La responsabilité est pour moi le mot clef du libre arbitre. C’est en faisant nos choix en conscience de leurs conséquences, nous procurant ainsi une maturité à les assumer, que cela nous pousse à exercer notre libre arbitre. La liberté est une notion qui demande de l’entrainement, ce n’est pas une valeur innée, elle est acquise et se détaille à toute instant. Elle se vit avec les autres, par une responsabilité accrue de chacun.

Il serait en effet, « trop facile » de remettre à des causes extérieures son destin : cela entraînerait un dépérissement de notre identité profonde, et nous conduirait à la dépendance psychologique, soit par la peur, soit par la démission ; car cela revient à se décharger de sa responsabilité sur une entité extérieure à soi.

Il importe de rester son propre capitaine, responsable de sa vie, pour garder ouverte une porte vers l’espoir, qui aide à avoir plus de courage.

Je me permets d’apporter une nuance au terme de l’espoir : quand celui-ci est un refuge qui dispense d’agir, il est inutile. Croiser les bras et soupirer « j’espère » ne vaut ni un « faire », ni une prière.

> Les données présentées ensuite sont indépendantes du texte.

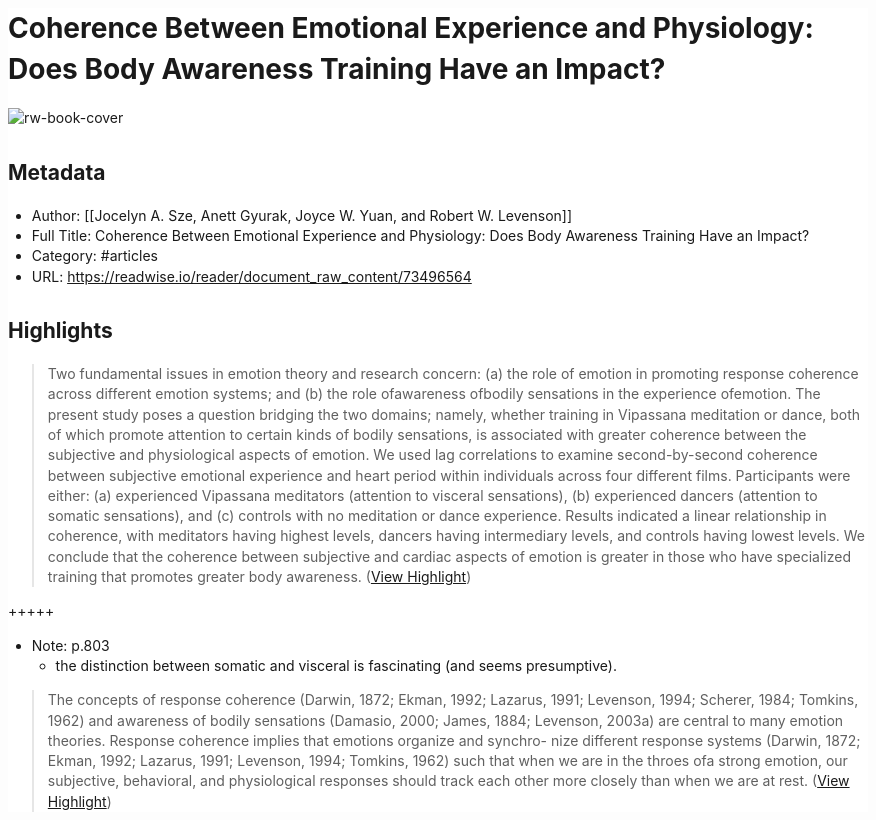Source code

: # Coherence Between Emotional Experience and Physiology: Does Body Awareness Training Have an Impact?

![rw-book-cover](https://readwise-assets.s3.amazonaws.com/static/images/article0.00998d930354.png)

## Metadata
- Author: [[Jocelyn A. Sze, Anett Gyurak, Joyce W. Yuan, and Robert W. Levenson]]
- Full Title: Coherence Between Emotional Experience and Physiology: Does Body Awareness Training Have an Impact?
- Category: #articles
- URL: https://readwise.io/reader/document_raw_content/73496564

## Highlights

> Two fundamental issues in emotion theory and research concern: (a) the role of emotion in promoting
>  response coherence across different emotion systems; and (b) the role ofawareness ofbodily sensations in the
>  experience ofemotion. The present study poses a question bridging the two domains; namely, whether training
>  in Vipassana meditation or dance, both of which promote attention to certain kinds of bodily sensations, is
>  associated with greater coherence between the subjective and physiological aspects of emotion. We used lag
>  correlations to examine second-by-second coherence between subjective emotional experience and heart
>  period within individuals across four different films. Participants were either: (a) experienced Vipassana
>  meditators (attention to visceral sensations), (b) experienced dancers (attention to somatic sensations), and (c)
>  controls with no meditation or dance experience. Results indicated a linear relationship in coherence, with
>  meditators having highest levels, dancers having intermediary levels, and controls having lowest levels. We
>  conclude that the coherence between subjective and cardiac aspects of emotion is greater in those who have
>  specialized training that promotes greater body awareness. ([View Highlight](https://read.readwise.io/read/01h7cpn5dpr0yhwez0vz6981zr))


+++++ 
- Note: p.803
  - the distinction between somatic and visceral is fascinating (and seems presumptive).


> The concepts of response coherence (Darwin, 1872; Ekman,
>  1992; Lazarus, 1991; Levenson, 1994; Scherer, 1984; Tomkins,
>  1962) and awareness of bodily sensations (Damasio, 2000; James,
>  1884; Levenson, 2003a) are central to many emotion theories.
>  Response coherence implies that emotions organize and synchro-
>  nize different response systems (Darwin, 1872; Ekman, 1992;
>  Lazarus, 1991; Levenson, 1994; Tomkins, 1962) such that when
>  we are in the throes ofa strong emotion, our subjective, behavioral,
>  and physiological responses should track each other more closely
>  than when we are at rest. ([View Highlight](https://read.readwise.io/read/01h7cq8wkz749gtq37j8vrvfv8))
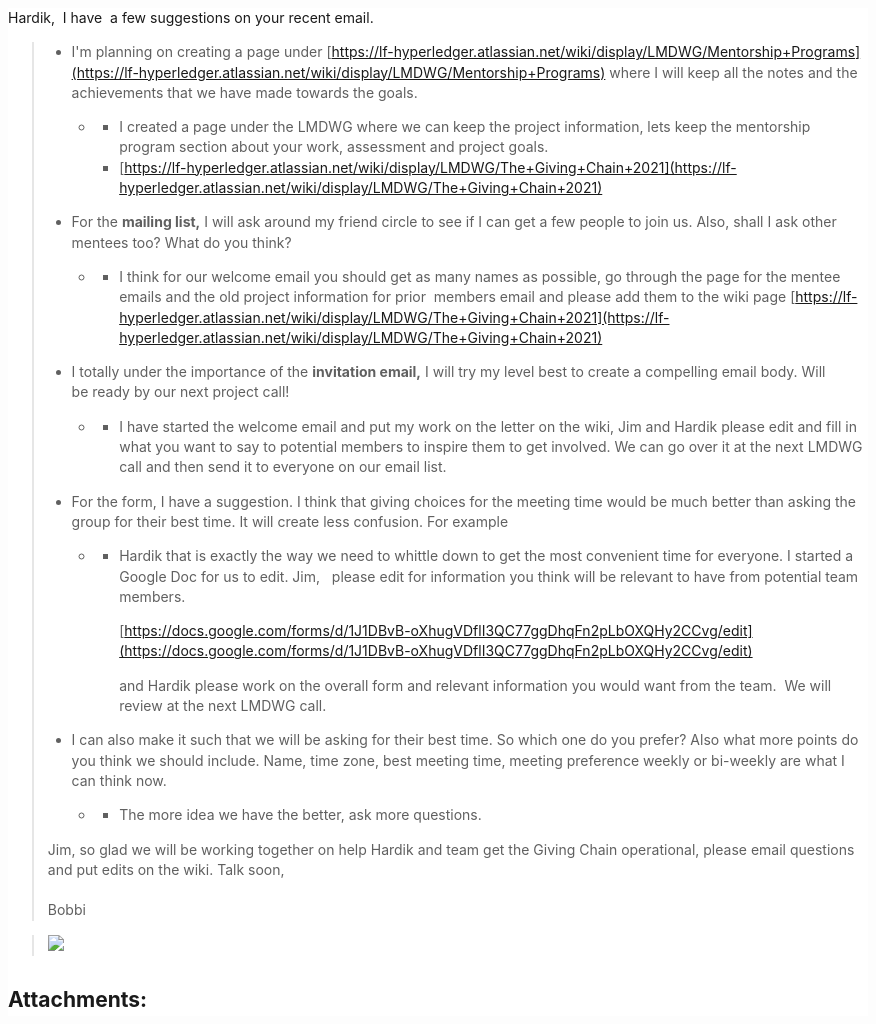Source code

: Hardik,  I have  a few suggestions on your recent email.

> - I'm planning on creating a page under [https://lf-hyperledger.atlassian.net/wiki/display/LMDWG/Mentorship+Programs](https://lf-hyperledger.atlassian.net/wiki/display/LMDWG/Mentorship+Programs) where I will keep all the notes and the achievements that we have made towards the goals. 
>   
>   - - I created a page under the LMDWG where we can keep the project information, lets keep the mentorship program section about your work, assessment and project goals.
>     - [https://lf-hyperledger.atlassian.net/wiki/display/LMDWG/The+Giving+Chain+2021](https://lf-hyperledger.atlassian.net/wiki/display/LMDWG/The+Giving+Chain+2021)
> - For the **mailing list,** I will ask around my friend circle to see if I can get a few people to join us. Also, shall I ask other mentees too? What do you think?
>   
>   - - I think for our welcome email you should get as many names as possible, go through the page for the mentee emails and the old project information for prior  members email and please add them to the wiki page [https://lf-hyperledger.atlassian.net/wiki/display/LMDWG/The+Giving+Chain+2021](https://lf-hyperledger.atlassian.net/wiki/display/LMDWG/The+Giving+Chain+2021)
> - I totally under the importance of the **invitation email,** I will try my level best to create a compelling email body. Will be ready by our next project call!
>   
>   - - I have started the welcome email and put my work on the letter on the wiki, Jim and Hardik please edit and fill in what you want to say to potential members to inspire them to get involved. We can go over it at the next LMDWG call and then send it to everyone on our email list.
> - For the form, I have a suggestion. I think that giving choices for the meeting time would be much better than asking the group for their best time. It will create less confusion. For example 
>   
>   - - Hardik that is exactly the way we need to whittle down to get the most convenient time for everyone. I started a Google Doc for us to edit. Jim,   please edit for information you think will be relevant to have from potential team members. 
>       
>       [https://docs.google.com/forms/d/1J1DBvB-oXhugVDflI3QC77ggDhqFn2pLbOXQHy2CCvg/edit](https://docs.google.com/forms/d/1J1DBvB-oXhugVDflI3QC77ggDhqFn2pLbOXQHy2CCvg/edit)
>       
>       and Hardik please work on the overall form and relevant information you would want from the team.  We will review at the next LMDWG call.
> 
> 
> 
> - I can also make it such that we will be asking for their best time. So which one do you prefer? Also what more points do you think we should include. Name, time zone, best meeting time, meeting preference weekly or bi-weekly are what I can think now.   
>   
>   - - The more idea we have the better, ask more questions.
> 
> Jim, so glad we will be working together on help Hardik and team get the Giving Chain operational, please email questions and put edits on the wiki. Talk soon,  
   
Bobbi

> ![](attachments/21957570/21964757.png?height=250)

## Attachments:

Toutefois, quand il est moteur d’action, quand il permet d’échapper à la résignation, quand il accepte le désespoir et cesse de lutter contre lui, alors l’espoir s’étire et change de rime : il devient l’espérance.

Je ne verrais donc pas du déterminisme dans la psychologie et l’astrologie, car cela ne rend pas justice à l’élégance de ces disciplines. La psychologie souligne la complexité et la richesse de la vie intérieure de l’homme, lui rendant ses lettres de noblesse par la beauté de sa conscience, et l’astrologie nous enseigne la signification des instants et des cycles tels qu’ils sont vécus ou vont être vécus. L’astrologie dévoile la nature d’instants particuliers, et de cycles plus vastes imbriqués en eux.

Pour conclure, je tiens à apporter une nuance qui me semble importante : il est important de prendre de la distance et de ne pas appliquer des raisonnements intellectuels, spirituels, dans une vision par trop tangible. C’est-à-dire, de ne pas s’en remettre à une croyance aveugle en une idée de toute puissance extérieure, sans toutefois ne pas tomber dans le self made man, et nier l’influence des facteurs extérieurs qu’on ne peut contrôler. C’est pourquoi le libre arbitre, permettant de toucher un point d’équilibre entre ces deux tendances, c’est-à-dire une responsabilité de ses actes dans l’instant de la vie, me paraît être une façon de vivre plus indépendante vers une individualité plus marquée.